Reasons for Drug Detection
The rationale for drug testing can vary greatly based on information desired and overall objectives. In some cases, drug screenings are preventative in nature, testing to ensure an absence of substance. In others, it’s proactive, working to ensure medical regimens are adhered to as necessary.
Employers in the United States commonly demand drug screenings for several purposes throughout the course of employment. First, some employers value a drug-free workforce and require clean drug panels prior to hiring. More stringent employers may continue to periodically test during an employee’s tenure, although this is less common. The reasoning for this may be for employee and client safety as well as liability reasons.
Accidents on a job site may also warrant drug testing, like a commercial truck driver who gets into an accident. In these situations, employers may choose to drug test to ensure intoxication was not a factor in damage to both employees and company property as well as to customers and the general public.
In some circumstances, it is necessary to determine that a patient is adhering to a prescribed medication regimen.
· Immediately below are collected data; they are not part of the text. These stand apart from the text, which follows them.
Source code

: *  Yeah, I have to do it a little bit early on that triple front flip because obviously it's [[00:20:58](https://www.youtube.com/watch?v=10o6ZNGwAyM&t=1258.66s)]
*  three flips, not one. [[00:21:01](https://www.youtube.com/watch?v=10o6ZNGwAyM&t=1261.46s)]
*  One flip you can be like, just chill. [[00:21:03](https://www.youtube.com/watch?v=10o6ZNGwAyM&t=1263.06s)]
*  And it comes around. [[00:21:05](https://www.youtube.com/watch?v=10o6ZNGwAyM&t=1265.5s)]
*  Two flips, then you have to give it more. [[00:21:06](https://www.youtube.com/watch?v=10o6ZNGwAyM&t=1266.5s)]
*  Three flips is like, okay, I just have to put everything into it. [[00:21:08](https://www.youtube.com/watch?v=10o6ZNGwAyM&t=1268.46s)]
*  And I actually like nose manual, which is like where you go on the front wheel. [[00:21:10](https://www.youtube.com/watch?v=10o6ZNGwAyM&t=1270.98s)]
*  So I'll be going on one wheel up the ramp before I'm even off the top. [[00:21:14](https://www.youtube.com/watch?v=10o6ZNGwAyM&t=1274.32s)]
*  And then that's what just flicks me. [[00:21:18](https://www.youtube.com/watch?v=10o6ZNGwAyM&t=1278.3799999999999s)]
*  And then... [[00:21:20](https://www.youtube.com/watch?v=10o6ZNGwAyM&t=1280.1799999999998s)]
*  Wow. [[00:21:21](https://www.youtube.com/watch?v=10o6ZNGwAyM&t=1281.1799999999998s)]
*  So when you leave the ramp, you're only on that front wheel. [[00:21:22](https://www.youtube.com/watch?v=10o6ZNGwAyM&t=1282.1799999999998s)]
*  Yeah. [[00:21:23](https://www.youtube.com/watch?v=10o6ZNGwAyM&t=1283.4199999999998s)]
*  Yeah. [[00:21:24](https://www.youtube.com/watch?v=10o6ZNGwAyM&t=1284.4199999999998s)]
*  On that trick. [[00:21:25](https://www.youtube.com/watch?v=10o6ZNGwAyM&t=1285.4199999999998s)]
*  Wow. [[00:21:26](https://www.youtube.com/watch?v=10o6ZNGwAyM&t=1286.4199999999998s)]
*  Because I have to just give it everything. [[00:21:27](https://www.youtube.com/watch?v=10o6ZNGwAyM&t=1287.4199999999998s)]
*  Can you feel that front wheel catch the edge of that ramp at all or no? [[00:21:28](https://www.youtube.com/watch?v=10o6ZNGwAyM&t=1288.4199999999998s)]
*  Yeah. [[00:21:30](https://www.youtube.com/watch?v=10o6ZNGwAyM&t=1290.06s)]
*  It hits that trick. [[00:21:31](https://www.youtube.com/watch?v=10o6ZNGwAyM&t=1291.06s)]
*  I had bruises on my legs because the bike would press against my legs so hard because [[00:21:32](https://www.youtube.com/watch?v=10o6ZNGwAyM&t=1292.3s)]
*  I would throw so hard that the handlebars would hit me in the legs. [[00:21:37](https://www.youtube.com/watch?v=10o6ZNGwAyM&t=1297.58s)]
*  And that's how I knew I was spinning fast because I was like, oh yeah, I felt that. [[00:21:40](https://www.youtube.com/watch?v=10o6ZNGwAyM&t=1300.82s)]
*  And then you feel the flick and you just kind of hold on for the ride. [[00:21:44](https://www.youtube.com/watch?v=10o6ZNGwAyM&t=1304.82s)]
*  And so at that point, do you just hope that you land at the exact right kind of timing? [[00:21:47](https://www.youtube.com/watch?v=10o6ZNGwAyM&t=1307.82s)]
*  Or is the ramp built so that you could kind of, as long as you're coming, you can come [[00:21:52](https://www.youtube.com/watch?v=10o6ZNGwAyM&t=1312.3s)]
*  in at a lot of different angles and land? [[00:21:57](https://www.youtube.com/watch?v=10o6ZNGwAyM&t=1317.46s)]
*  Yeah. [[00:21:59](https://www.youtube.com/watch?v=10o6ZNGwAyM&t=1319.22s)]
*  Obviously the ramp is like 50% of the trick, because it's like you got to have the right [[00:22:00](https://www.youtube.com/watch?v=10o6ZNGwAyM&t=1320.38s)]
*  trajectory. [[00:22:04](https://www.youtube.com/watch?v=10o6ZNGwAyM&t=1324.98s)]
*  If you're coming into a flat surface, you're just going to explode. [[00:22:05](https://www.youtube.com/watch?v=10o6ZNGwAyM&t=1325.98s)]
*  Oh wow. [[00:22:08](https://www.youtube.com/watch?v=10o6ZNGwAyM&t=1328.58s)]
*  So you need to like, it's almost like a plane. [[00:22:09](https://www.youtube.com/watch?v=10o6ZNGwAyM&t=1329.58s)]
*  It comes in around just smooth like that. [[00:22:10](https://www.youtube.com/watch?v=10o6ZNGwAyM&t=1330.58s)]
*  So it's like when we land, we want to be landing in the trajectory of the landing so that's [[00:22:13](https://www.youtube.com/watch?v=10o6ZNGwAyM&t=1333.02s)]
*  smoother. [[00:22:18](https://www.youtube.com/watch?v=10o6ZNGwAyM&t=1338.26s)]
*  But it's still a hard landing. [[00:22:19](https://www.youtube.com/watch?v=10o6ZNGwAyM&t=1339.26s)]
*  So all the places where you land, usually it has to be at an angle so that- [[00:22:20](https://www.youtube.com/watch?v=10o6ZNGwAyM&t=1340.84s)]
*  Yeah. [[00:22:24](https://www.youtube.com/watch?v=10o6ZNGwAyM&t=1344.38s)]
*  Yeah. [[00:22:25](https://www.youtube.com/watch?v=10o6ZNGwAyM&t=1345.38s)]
This is particularly true in the cases of mental health or for pain management patients at risk of substance abuse. Drug testing for prescription adherence is especially common for those who have been involuntarily committed, or who have been sentenced to time in a treatment center as a part of a criminal conviction. This type of testing can also be used in clinical trials to test levels of substances to confirm proper adherence and outcomes.
Substance Abuse Treatment
Drug testing in substance abuse treatment can occur in one of two ways: to ensure participants are not using drugs, or to confirm that a particular treatment regimen is being followed.
Many rehabilitation centers test on a regular basis, like once a day during detox or once a week during inpatient care. Tests are often performed at random so that participants can’t attempt to avoid drug detection. Tests can often be triggered under the assumption that a substance has been used (based on behavioral symptoms).
Tests may also be performed to ensure a particular regimen, like methadone, suboxone, or Antabuse, is being followed as a part of treatment.
Drug testing for welfare recipients is highly controversial but does occur in some areas of the country. 15 states currently have laws on the books regarding drug testing before receiving welfare – Alabama, Arkansas, Arizona, Florida, Georgia, Kansas, Michigan, Mississippi, Missouri, North Carolina, Oklahoma, Tennessee, Utah, West Virginia, and Wisconsin – and others have strongly considered this form of testing to ensure welfare recipients are worthy of receiving benefits. In some cases, these policies have been struck down by a judge before going into effect, but other states have rolled out plans to lackluster results.
Despite the beliefs of those who have promoted these laws – that more welfare recipients in the U.S. have a drug addiction problem than the general population – that has not been proved to be the case. For example, Tennessee tested 800 applicants for state benefits and only one test came back positive for substance abuse.